“Some one going out! Who can it be at this hour of the night? ’Tis nearly twelve!”
“Quite twelve, I should think,” answered Lora. “That game of lansquenet kept us so long. It was half-past eleven, before we were through with it. Who should be going abroad so late, I wonder?”
Both maidens stood in the embayment of the window—endeavouring, with their glances, to penetrate the darkness outside.
The attempt would have been vain, had the obscurity continued; but, just then, a vivid flash of lightning, shooting athwart the sky, illuminated the lawn; and the park became visible to the utmost limit of its palings.
The window of Marion’s bedchamber opened upon the avenue leading out to the west. Near a spot—to her suggestive of pleasant memories—she now beheld, by the blaze of the electric brand, a sight that added to her uneasiness.
Two horsemen, both heavily cloaked, were riding down the avenue—their backs turned towards the house, as if they had just taken their departure from it. They looked not round. Had they done so at that instant, they might have beheld a tableau capable of attracting them back.

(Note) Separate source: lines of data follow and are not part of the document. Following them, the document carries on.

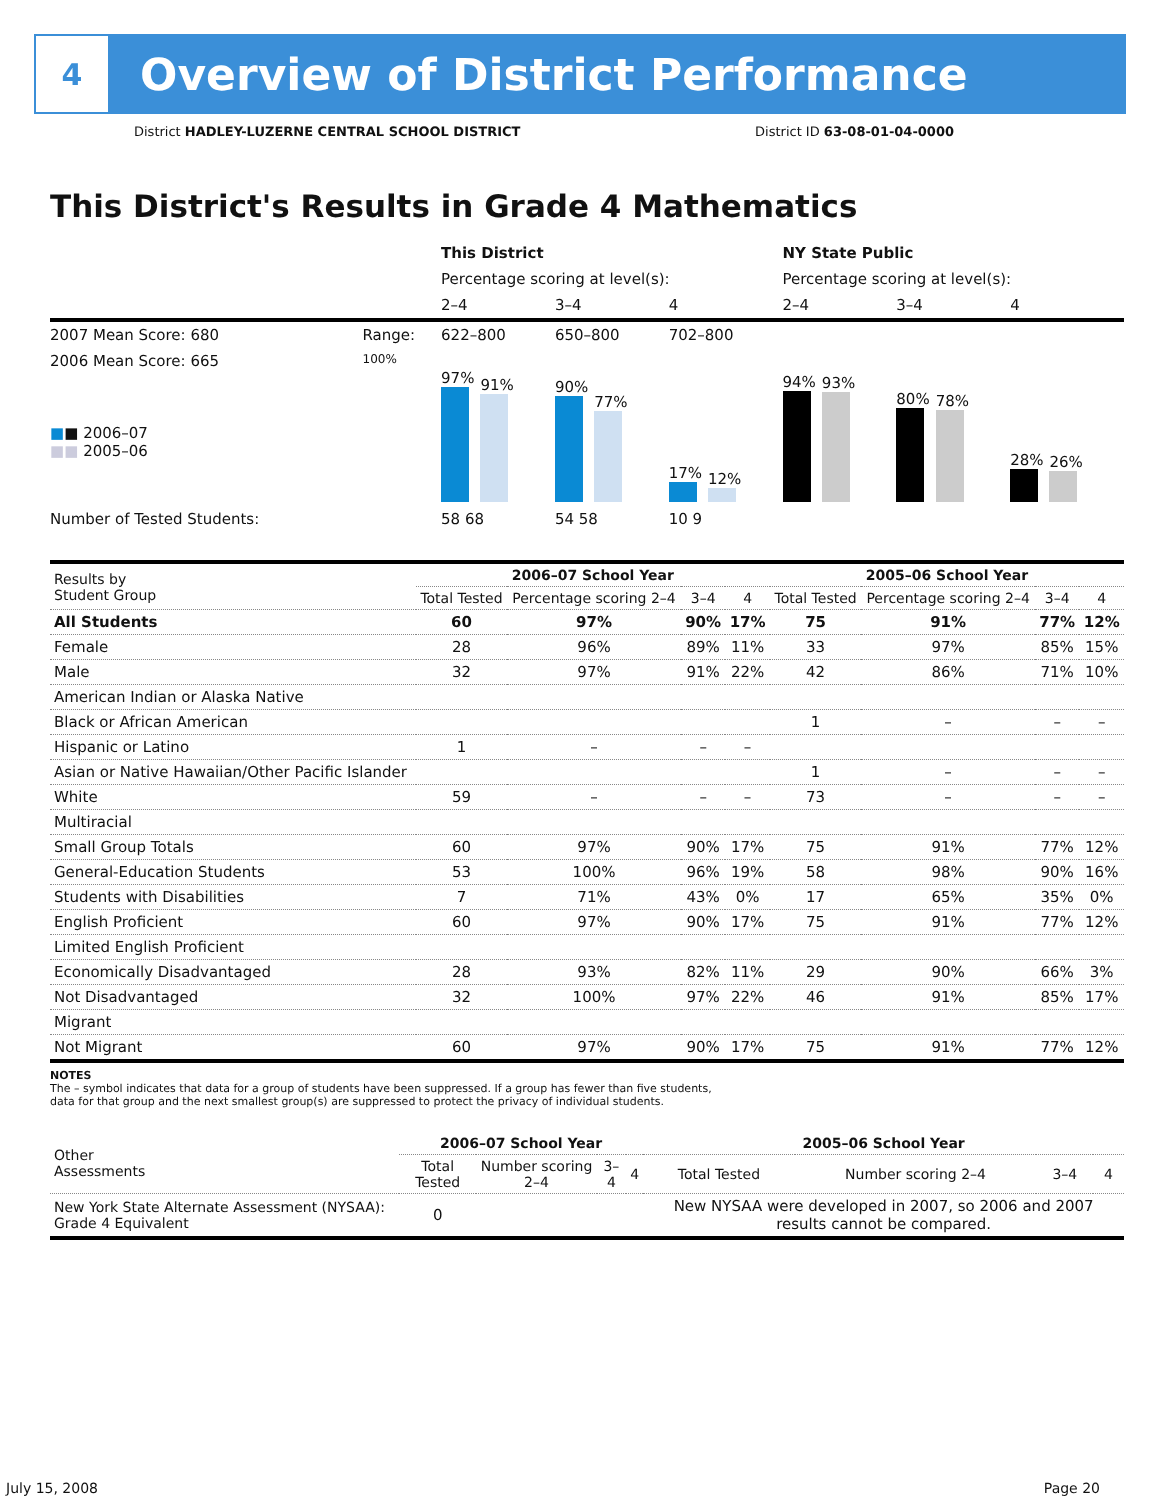4
Overview of District Performance
District HADLEY-LUZERNE CENTRAL SCHOOL DISTRICT District ID 63-08-01-04-0000
This District's Results in Grade 4 Mathematics
| | | This District | | | NY State Public | | |
| | | Percentage scoring at level(s): | | | Percentage scoring at level(s): | | |
| | | 2–4 | 3–4 | 4 | 2–4 | 3–4 | 4 |
| 2007 Mean Score: 680 | Range: | 622–800 | 650–800 | 702–800 | | | |
| 2006 Mean Score: 665 ■ ■ 2006–07 ■■ 2005–06 | 100% | 97% 91% | 90% 77% | 17% 12% | 94% 93% | 80% 78% | 28% 26% |
| Number of Tested Students: | | 58 68 | 54 58 | 10 9 | | | |
| Results by Student Group | 2006–07 School Year | | | | 2005–06 School Year | | | |
| --- | --- | --- | --- | --- | --- | --- | --- | --- |
| | Total Tested | Percentage scoring 2–4 | 3–4 | 4 | Total Tested | Percentage scoring 2–4 | 3–4 | 4 |
| All Students | 60 | 97% | 90% | 17% | 75 | 91% | 77% | 12% |
| Female | 28 | 96% | 89% | 11% | 33 | 97% | 85% | 15% |
| Male | 32 | 97% | 91% | 22% | 42 | 86% | 71% | 10% |
| American Indian or Alaska Native | | | | | | | | |
| Black or African American | | | | | 1 | – | – | – |
| Hispanic or Latino | 1 | – | – | – | | | | |
| Asian or Native Hawaiian/Other Pacific Islander | | | | | 1 | – | – | – |
| White | 59 | – | – | – | 73 | – | – | – |
| Multiracial | | | | | | | | |
| Small Group Totals | 60 | 97% | 90% | 17% | 75 | 91% | 77% | 12% |
| General-Education Students | 53 | 100% | 96% | 19% | 58 | 98% | 90% | 16% |
| Students with Disabilities | 7 | 71% | 43% | 0% | 17 | 65% | 35% | 0% |
| English Proficient | 60 | 97% | 90% | 17% | 75 | 91% | 77% | 12% |
| Limited English Proficient | | | | | | | | |
| Economically Disadvantaged | 28 | 93% | 82% | 11% | 29 | 90% | 66% | 3% |
| Not Disadvantaged | 32 | 100% | 97% | 22% | 46 | 91% | 85% | 17% |
| Migrant | | | | | | | | |
| Not Migrant | 60 | 97% | 90% | 17% | 75 | 91% | 77% | 12% |
NOTES
The – symbol indicates that data for a group of students have been suppressed. If a group has fewer than five students,
data for that group and the next smallest group(s) are suppressed to protect the privacy of individual students.
| Other Assessments | 2006–07 School Year | | | | 2005–06 School Year | | | |
| --- | --- | --- | --- | --- | --- | --- | --- | --- |
| | Total Tested | Number scoring 2–4 | 3–4 | 4 | Total Tested | Number scoring 2–4 | 3–4 | 4 |
| New York State Alternate Assessment (NYSAA): Grade 4 Equivalent | 0 | | | | New NYSAA were developed in 2007, so 2006 and 2007 results cannot be compared. | | | |
July 15, 2008 Page 20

In a wide-bayed window, whose low sill and slight mullions scarce offered concealment to their forms, were two beautiful maidens—lovely virgins—robed in the negligent costume of night—their heads close together, and their nude arms mutually encircling one another’s shoulders, white as the chemisettes draped carelessly over them.
Only for an instant was this provoking tableau exhibited. Sudden as the recession of a dissolving view, or like a picture falling back out of its frame, did it disappear from the sight—leaving in its place only the blank vitreous sheen of the casement.
Abashed by that unexpected exposure—though it was only to the eye of heaven—the chaste maidens had simultaneously receded from the window, before the rude glare that startled them ceased to flicker against the glass.
Sudden, as was their retreating movement, previous to making it, they had recognised the two-cloaked horsemen, who were holding their way along the avenue.